The beta4 improved the logger but it's not enough in your case. Can you enable the global telemetry and share your dashboard ?

image

I make more tests with and reproduced in my lab with ~70k req/s

yadavp27 commented 1 month ago

Hello @dmachard

This issue occurs when the logs are being rotated. The file is being renamed by dnscollector. During the rename and compress process, the dnstap.log file becomes unavailable and something happens.

To test this, I disabled the compress: false option during log rotation and did not observe any concerning issues.

Here is the output of the "ls -li" command:

total 45804092
136 -rw-r--r--. 1 dnscollector dnscollector  1991368893 Oct 19 05:09 dnstap-1729339380674388499.log.gz
137 -rw-r--r--. 1 dnscollector dnscollector  1852668699 Oct 20 15:42 dnstap-1729463780580942637.log.gz
138 -rw-r--r--. 1 dnscollector dnscollector  2192224271 Oct 21 06:57 dnstap-1729518723535040633.log.gz
139 -rw-r--r--. 1 dnscollector dnscollector  2124991919 Oct 22 01:01 dnstap-1729583707451467441.log.gz
133 -rw-r--r--. 1 dnscollector dnscollector  2163008098 Oct 22 19:09 dnstap-1729649384744867764.log.gz
134 -rw-r--r--. 1 dnscollector dnscollector  2219447496 Oct 24 02:52 dnstap-1729763534150940127.log.gz
131 -rw-r--r--. 1 dnscollector dnscollector 32212245632 Oct 24 21:57 dnstap-1729832230614616098.log
132 -rw-r--r--. 1 dnscollector dnscollector  1433690154 Oct 24 22:33 dnstap.log 
  - name: file
    logfile:
      file-path:  "/var/log/dnscollector/dnstap.log"
      compress: true
      max-size: 30720
      max-files: 7
      mode: json
      flush-interval: 1
      chan-buffer-size: 0
      text-format: "timestamp identity qr operation rcode queryip queryport responseip responseport family protocol length qname qtype latency ttl"

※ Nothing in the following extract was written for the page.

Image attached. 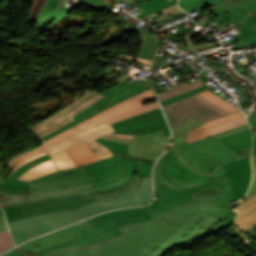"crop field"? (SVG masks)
I'll use <instances>...</instances> for the list:
<instances>
[{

can you please suggest what could be done.

Thanks

dmachard commented 1 month ago

Thank you for your feedback. The compressed files are quite large in your case, around ~2GB each.

I've identified two potential actions:

dmachard commented 1 month ago

@yadavp27, could you try the beta release 1.2.0-beta1? I pushed a fix to prevent blocking during compression.

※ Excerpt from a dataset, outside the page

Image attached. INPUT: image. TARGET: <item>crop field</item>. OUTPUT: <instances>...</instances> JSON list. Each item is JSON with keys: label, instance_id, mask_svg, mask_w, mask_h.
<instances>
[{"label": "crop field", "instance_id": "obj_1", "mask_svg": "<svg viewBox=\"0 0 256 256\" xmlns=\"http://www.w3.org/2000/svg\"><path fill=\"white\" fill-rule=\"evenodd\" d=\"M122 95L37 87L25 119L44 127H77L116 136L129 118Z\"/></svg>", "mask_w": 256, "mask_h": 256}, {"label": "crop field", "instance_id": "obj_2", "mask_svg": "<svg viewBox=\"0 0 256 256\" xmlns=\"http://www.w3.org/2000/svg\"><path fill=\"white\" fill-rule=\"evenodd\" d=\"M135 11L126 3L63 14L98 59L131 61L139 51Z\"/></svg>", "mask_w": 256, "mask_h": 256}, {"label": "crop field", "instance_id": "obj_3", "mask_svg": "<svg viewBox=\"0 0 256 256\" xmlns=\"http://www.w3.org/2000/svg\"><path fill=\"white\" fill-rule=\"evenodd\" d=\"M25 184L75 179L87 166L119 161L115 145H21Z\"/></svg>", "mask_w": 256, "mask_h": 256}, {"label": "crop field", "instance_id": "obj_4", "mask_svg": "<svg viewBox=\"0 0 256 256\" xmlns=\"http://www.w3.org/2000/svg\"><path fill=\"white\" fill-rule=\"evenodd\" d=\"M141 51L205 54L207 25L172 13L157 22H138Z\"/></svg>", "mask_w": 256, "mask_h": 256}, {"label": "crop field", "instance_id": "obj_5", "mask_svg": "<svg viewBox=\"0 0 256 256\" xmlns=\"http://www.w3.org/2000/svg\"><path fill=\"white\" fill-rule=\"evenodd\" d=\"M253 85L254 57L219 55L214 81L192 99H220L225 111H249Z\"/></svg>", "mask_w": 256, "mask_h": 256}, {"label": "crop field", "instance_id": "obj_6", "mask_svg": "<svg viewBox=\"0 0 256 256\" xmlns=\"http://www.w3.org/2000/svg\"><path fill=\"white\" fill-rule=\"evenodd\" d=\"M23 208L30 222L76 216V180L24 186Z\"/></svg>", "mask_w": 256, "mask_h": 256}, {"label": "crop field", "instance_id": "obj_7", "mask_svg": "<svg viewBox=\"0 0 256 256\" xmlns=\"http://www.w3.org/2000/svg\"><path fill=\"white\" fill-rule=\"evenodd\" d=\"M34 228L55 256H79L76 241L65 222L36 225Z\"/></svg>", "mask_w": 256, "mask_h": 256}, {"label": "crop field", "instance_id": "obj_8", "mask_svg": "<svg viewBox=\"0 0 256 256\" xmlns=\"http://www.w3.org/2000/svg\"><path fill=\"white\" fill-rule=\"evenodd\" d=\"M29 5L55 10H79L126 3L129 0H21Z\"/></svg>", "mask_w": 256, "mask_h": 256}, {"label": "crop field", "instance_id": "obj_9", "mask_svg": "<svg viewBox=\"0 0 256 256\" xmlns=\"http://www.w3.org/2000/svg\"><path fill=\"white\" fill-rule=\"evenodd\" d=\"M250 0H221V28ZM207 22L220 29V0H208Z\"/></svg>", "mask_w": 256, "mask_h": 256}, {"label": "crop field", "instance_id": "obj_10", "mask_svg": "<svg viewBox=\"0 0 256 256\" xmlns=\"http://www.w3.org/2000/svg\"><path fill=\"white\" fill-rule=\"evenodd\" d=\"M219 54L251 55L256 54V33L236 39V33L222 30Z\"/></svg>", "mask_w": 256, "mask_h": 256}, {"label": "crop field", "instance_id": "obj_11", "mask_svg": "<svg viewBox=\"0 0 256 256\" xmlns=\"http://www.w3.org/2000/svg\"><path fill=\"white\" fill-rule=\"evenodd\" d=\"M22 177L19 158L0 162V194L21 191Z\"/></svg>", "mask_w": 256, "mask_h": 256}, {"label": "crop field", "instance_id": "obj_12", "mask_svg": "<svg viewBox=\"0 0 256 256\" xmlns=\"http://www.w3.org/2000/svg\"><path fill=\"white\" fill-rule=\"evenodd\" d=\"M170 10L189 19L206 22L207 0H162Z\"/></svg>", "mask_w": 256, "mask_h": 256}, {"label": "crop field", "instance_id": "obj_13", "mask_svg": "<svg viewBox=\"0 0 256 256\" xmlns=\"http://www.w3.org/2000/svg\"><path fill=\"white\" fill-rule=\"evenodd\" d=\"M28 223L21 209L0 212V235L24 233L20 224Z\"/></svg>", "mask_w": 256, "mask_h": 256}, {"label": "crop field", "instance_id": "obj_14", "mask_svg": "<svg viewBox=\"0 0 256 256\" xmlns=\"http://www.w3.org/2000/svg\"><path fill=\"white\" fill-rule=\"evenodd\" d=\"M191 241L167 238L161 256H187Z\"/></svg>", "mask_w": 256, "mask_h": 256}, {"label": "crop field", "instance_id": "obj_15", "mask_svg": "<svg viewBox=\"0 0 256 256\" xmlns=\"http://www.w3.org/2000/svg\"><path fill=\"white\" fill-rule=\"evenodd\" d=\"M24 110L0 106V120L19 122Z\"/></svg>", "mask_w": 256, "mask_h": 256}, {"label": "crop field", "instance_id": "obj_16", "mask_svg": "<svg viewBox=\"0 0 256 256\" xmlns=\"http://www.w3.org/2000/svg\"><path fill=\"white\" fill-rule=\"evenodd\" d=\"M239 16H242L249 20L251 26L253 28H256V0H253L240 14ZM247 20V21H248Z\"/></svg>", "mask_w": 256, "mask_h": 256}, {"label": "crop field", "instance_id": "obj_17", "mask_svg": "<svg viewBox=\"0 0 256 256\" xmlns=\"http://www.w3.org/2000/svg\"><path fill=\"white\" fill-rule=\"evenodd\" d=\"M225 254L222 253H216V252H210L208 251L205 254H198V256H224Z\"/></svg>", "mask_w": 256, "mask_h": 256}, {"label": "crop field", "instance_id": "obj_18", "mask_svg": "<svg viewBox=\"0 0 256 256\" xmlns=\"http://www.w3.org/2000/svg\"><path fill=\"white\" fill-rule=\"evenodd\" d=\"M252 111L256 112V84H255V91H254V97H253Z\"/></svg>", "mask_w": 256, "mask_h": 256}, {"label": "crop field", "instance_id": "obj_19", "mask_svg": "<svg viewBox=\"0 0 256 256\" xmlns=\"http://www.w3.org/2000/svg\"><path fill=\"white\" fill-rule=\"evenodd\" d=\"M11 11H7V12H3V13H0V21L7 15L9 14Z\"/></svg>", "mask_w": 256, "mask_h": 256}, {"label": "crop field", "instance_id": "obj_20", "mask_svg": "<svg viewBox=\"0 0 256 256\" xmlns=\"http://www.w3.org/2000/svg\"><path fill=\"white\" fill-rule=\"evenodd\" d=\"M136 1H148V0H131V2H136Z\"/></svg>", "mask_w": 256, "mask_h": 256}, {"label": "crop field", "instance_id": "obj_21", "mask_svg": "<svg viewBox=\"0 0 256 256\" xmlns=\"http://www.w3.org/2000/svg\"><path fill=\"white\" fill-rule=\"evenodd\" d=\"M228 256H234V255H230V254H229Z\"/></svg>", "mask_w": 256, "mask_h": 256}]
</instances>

yadavp27 commented 1 month ago

@dmachard can i use this max-size: 30720 or default value 100 and test this out.

dmachard commented 1 month ago

You can keep your value (30720) but can you test with the beta release provided?

dmachard commented 2 weeks ago

Fixed in release 1.2.0. If you encounter any further issues, please feel free to open a new ticket. Thank you for your feedback!